▶ **TASK DIRECTIONS**:
Copy each line in the data that includes the word "item".

---+---

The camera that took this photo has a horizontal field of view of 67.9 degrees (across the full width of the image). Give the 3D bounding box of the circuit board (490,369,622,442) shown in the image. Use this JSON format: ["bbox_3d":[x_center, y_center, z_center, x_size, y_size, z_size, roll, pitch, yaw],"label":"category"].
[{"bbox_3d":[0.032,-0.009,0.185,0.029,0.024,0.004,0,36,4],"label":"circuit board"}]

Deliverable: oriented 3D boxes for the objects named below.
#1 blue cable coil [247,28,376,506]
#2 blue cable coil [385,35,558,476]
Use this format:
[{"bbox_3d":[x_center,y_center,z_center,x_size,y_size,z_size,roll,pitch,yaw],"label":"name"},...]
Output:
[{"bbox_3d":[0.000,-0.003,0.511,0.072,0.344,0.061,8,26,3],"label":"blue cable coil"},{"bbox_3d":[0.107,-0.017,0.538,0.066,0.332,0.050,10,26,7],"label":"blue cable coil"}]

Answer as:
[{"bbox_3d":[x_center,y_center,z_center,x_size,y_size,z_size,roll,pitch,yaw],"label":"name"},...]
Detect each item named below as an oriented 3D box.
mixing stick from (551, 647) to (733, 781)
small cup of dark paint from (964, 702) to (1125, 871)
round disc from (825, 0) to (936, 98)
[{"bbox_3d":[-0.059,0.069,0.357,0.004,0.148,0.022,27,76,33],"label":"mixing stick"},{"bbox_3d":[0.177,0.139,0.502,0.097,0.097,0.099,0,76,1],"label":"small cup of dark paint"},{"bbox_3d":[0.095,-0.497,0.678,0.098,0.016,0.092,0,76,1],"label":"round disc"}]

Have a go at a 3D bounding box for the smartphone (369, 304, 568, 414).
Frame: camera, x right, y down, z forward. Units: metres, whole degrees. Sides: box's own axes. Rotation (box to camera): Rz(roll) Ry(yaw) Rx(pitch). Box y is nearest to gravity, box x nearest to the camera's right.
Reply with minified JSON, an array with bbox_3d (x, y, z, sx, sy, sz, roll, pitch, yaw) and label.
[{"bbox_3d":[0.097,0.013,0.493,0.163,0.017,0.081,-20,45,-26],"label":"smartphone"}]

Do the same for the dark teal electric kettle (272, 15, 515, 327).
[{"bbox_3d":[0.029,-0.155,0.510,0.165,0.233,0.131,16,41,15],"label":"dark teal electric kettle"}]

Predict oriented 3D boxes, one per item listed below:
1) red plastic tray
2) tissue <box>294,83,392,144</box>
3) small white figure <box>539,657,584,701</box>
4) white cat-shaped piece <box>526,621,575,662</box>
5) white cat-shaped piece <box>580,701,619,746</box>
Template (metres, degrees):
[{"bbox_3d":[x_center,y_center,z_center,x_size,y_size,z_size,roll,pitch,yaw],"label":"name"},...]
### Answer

---+---

▶ **ANSWER TO THIS EXERCISE**:
Detect each item named below as an oriented 3D box.
Predict oriented 3D boxes, one per item listed below:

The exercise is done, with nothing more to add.